I have no idea what these people are talking about!
They know all these facts about the Bible and doctrine, they’re quoting all these verses back and forth and having this intense theological debate about some concept I’ve never even heard of, and I can’t even find the book of the Bible they’re in without looking at the index!”
The next time you feel that way, I want you to remember this: Just because they know more about Christ than you do doesn’t mean that you can’t be as Christlike as they are!
We are not called to know a lot about Jesus—we are called to be like Jesus!
To think like He does, to have compassion like He does, to love God like He does!
If you have been crucified with Christ, you no longer live—He lives in you!
Your progress in the Christian life consists of His life living through you more and more as you grow in knowledge of Him!
Think of it this way: Christlike character is a diamond, Biblical and theological head-knowledge are the facets.
There are a lot of churches filled with beautifully-faceted rhinestones!
People who have all the head knowledge of Christianity and theology but have no depth of Christlike character—a cut-glass bauble pretending to be a priceless jewel.
Those facets are important—we must grow in our intellectual knowledge of Christ—but there is no substitute for Christlikeness, for becoming more like Him every day.
Progress is for every Christian.
Progress is moving towards Christlikeness.
And finally here in this verse we see that
III.
Progress is empowered by the Spirit
See there at the end of verse 18, that this transformation from one degree of glory to another—becoming more and more like Jesus Christ as we behold His glory—comes from the Lord who is the Spirit.
Where are you in this progress this morning?
Do you feel yourself to be at the very first step of this journey?
Do you look at your life and see yourself in the same boat as the “hot mess” church in Corinth—struggling with sin, falling down more than you are walking, always having to pry yourself out of the clutches of your old life?
Do you look around at the other people in church and say to yourself, “What’s the point of even trying?
I’ll never get to the place they are in my Christian life!”
Or are you here this morning looking back over decades of Christian life—years and years of following Him and learning about Him and studying His Word and serving Him in church and in the world—and you still feel like you haven’t gotten where you should be in your Christian life?
Whether you are in the first few weeks of your walk with Christ or your fourth decade of being a Christian—your progress in holiness is
Not just a matter of your effort
In his letter to the church in Philippi, Paul writes that the believers there are to “work out your own salvation with fear and trembling”
This is the promise that you have this morning, Christian—whether you are in your first month or halfway through your first century of following Christ, He is the one who will accomplish His holiness in you!
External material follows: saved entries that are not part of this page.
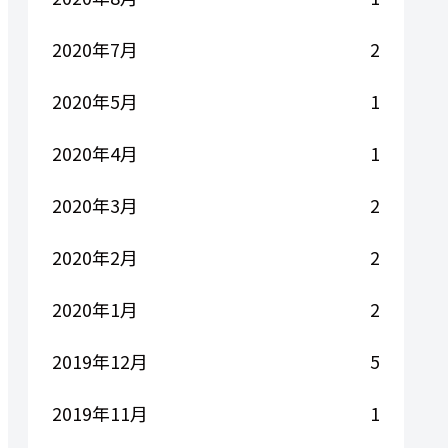
2020年7月
2
2020年5月
1
2020年4月
1
2020年3月
2
2020年2月
2
2020年1月
2
2019年12月
5
2019年11月
1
That doesn’t mean that you flop on the couch and let Him carry you—we’ll see next week that that isn’t His will for you—but it does mean that as you obey Him, as you seek to be disciplined in your walk with Him, as you continue to behold His glory with the new eyes of faith unveiled from your old life of sin, as you continue to reach for Him and turn away from your sin and cling to Him and long for Him, you will be transformed from one degree of glory to another!
See here the promise you have from God’s Word in this verse!
When God’s Spirit does His work of progressing you in Christlikeness,
You can be holier than you ever thought possible!
You will never be completely free of your sinful desires while you live here in this life—you will never be completely out of reach of those old passions and lusts.
But the promise you have here in this verse is that even though you will never be sinless in this life, when the Holy Spirit is dwelling in you, transforming you more and more into the image of Jesus Christ, you will sin less!